The overall logic would be

store your data in a CDS (i.e. the “primary” datasource)
instantiate another CDS (i.e. the “aggresult” datasource), with column names equivalent to what you want your pivot table to be and empty lists as their initial values
plot your “primary” CDS with the user ability to select it (lasso select etc.)
create a table with columns, running off off your “aggresult” datasource
write a callback that will:
a) complete the above outlined pseudo-sql logic
b) update the “aggresult” datasource with that result

I’ve built in essence the same thing for evaluating calibration statistics (i.e. goodness of model fit) over an arbitrary user-defined selection, grouping by multiple fields etc and presenting results in different tables on the fly:

calib_example

I did this with d3 because the aggregation functions are custom, i.e. not just “AVG” “COUNT” etc. It took a fair bit of work and learning but payoff was worth it Good luck!
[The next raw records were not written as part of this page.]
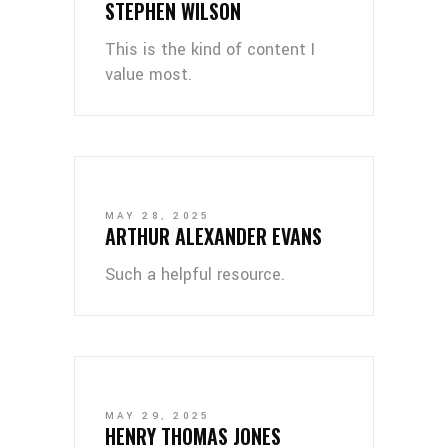
STEPHEN WILSON
This is the kind of content I
value most.
MAY 28, 2025
ARTHUR ALEXANDER EVANS
Such a helpful resource.
MAY 29, 2025
HENRY THOMAS JONES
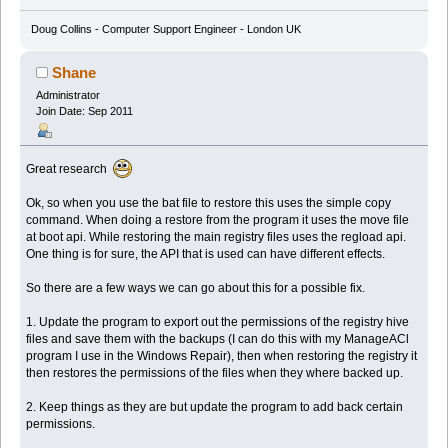
Doug Collins - Computer Support Engineer - London UK
Shane
Administrator
Join Date: Sep 2011
Great research
Ok, so when you use the bat file to restore this uses the simple copy
command. When doing a restore from the program it uses the move file
at boot api. While restoring the main registry files uses the regload api.
One thing is for sure, the API that is used can have different effects.
So there are a few ways we can go about this for a possible fix.
1. Update the program to export out the permissions of the registry hive
files and save them with the backups (I can do this with my ManageACl
program I use in the Windows Repair), then when restoring the registry it
then restores the permissions of the files when they where backed up.
2. Keep things as they are but update the program to add back certain
permissions.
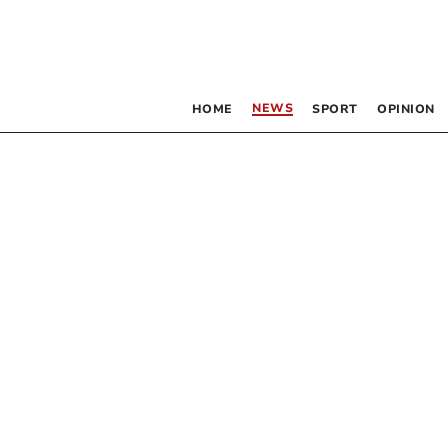
NEWS
HOME
SPORT
OPINION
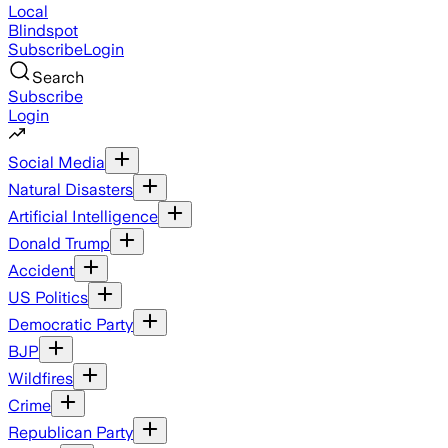
Local
Blindspot
Subscribe
Login
Search
Subscribe
Login
Social Media
Natural Disasters
Artificial Intelligence
Donald Trump
Accident
US Politics
Democratic Party
BJP
Wildfires
Crime
Republican Party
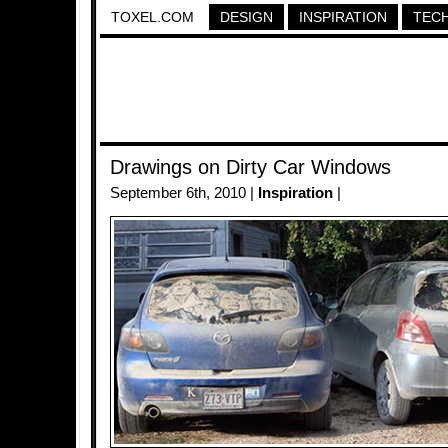
TOXEL.COM
DESIGN
INSPIRATION
TEC
Drawings on Dirty Car Windows
September 6th, 2010 |
Inspiration
|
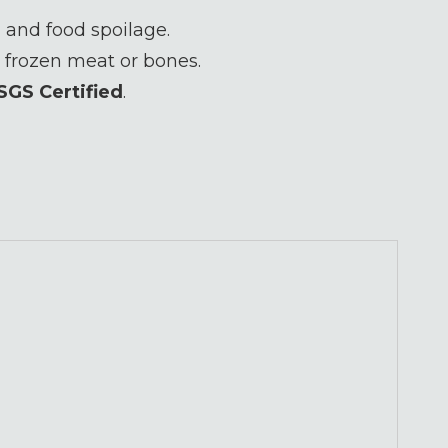
 and food spoilage.
 frozen meat or bones.
SGS Certified
.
Al7 · June 14, 2022, 7:40pm

Thank you heaps, I actually thought of doing it as you described it but all I know is the js used in the documentation and examples.
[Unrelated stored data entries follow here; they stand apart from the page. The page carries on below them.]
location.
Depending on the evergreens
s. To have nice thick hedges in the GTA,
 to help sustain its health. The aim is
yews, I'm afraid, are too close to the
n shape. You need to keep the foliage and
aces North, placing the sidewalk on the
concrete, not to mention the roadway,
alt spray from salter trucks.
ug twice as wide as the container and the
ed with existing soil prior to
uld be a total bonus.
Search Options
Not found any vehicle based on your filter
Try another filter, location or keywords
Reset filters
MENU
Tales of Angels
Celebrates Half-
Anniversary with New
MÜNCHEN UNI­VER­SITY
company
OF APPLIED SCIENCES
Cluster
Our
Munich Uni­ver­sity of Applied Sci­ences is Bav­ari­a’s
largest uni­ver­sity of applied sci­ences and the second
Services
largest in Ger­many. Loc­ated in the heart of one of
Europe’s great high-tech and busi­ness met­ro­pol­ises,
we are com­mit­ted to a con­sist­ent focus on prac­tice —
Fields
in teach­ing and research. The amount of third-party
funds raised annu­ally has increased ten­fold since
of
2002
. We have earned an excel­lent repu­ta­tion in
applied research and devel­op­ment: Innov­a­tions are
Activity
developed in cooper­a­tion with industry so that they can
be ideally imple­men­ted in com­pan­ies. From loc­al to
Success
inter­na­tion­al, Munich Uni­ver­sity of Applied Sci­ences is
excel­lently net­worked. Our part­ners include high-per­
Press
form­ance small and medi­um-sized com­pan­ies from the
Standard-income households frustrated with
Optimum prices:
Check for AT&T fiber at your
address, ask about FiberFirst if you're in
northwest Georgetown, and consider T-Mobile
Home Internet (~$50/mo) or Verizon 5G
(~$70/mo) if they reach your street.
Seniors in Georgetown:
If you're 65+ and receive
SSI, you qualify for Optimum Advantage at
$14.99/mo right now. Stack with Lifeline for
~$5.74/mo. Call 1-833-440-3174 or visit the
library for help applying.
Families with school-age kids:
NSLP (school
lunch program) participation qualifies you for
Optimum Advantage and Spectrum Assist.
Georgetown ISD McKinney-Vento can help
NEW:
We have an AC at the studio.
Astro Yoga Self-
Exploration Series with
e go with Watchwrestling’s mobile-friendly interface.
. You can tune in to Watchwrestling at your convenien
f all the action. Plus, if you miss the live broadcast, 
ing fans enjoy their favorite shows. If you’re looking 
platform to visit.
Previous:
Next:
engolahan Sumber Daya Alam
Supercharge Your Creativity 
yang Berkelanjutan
I have actually started doing what you outlined, where I did the following:

original CDS for the plotted data
instantiate an empty CDS for the tables
in a callback: store the relevant indices of the original CDS
do the necessary calculations on the rows of the original CDS at the saved indices and store them into variables
push the variables into the empty CDS to be viewed as the rows for the table

I halted my work due to my sub-basic knowledge in JS, and thought there might be a more elegant and direct way around it. I couldn’t figure out how to groupby the data based on two fields and how can I do the calculations? Should I have a variable for each element of the grouped-by fields? i.e. 2searter,compact,midsize…etc? so if i were to use the manufacturer I’d have to instantiate 16 variables?

Finally, is it possible to use D3 functions inside bokeh callbacks?
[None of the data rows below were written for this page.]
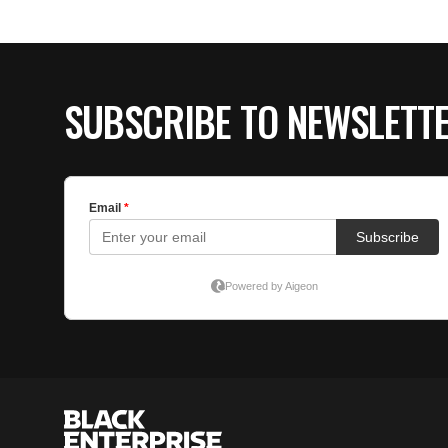
SUBSCRIBE TO NEWSLETT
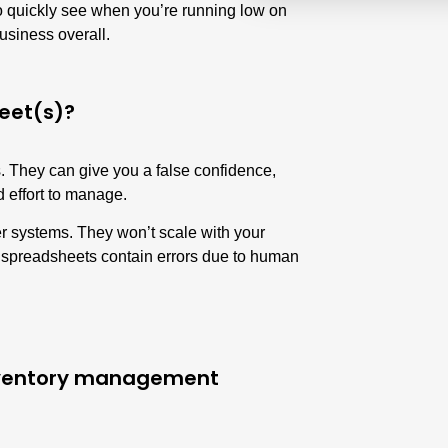
to quickly see when you’re running low on
usiness overall.
eet(s)?
 They can give you a false confidence,
nd effort to manage.
er systems. They won’t scale with your
 spreadsheets contain errors due to human
inventory management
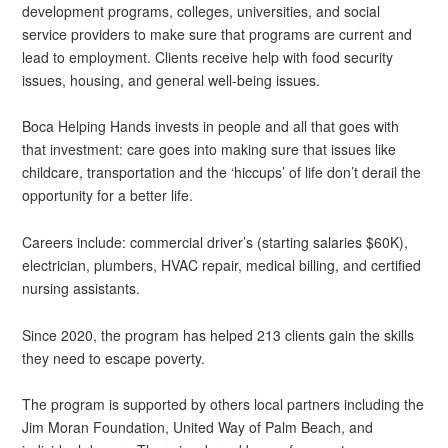
development programs, colleges, universities, and social
service providers to make sure that programs are current and
lead to employment. Clients receive help with food security
issues, housing, and general well-being issues.
Boca Helping Hands invests in people and all that goes with
that investment: care goes into making sure that issues like
childcare, transportation and the ‘hiccups’ of life don’t derail the
opportunity for a better life.
Careers include: commercial driver’s (starting salaries $60K),
electrician, plumbers, HVAC repair, medical billing, and certified
nursing assistants.
Since 2020, the program has helped 213 clients gain the skills
they need to escape poverty.
The program is supported by others local partners including the
Jim Moran Foundation, United Way of Palm Beach, and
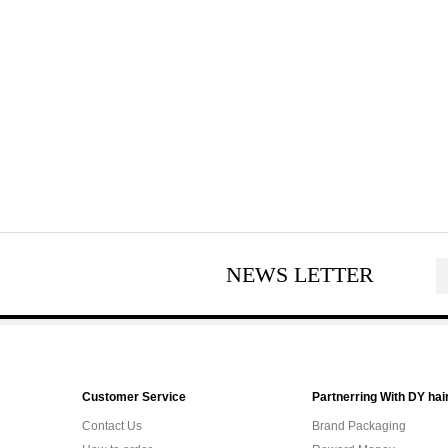
NEWS LETTER
Customer Service
Partnerring With DY hai
Contact Us
Brand Packaging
gmerritt123 · June 14, 2022, 7:55pm

Sounds like you’re on the right track.

See this example of how I “import” additional JS Resources into a bokeh html output so you have access to them in callbacks:

The rest is just google-fu and trial and error/riding the struggle bus on the JS side. D3 is an insanely powerful library but my pandas/sql-based intuition/thought process is repeatedly shot down by it , that’s why I suggested trying alasql which would let you basically write basic SQL directly in the callback.

system · September 12, 2022, 7:55pm

This topic was automatically closed 90 days after the last reply. New replies are no longer allowed.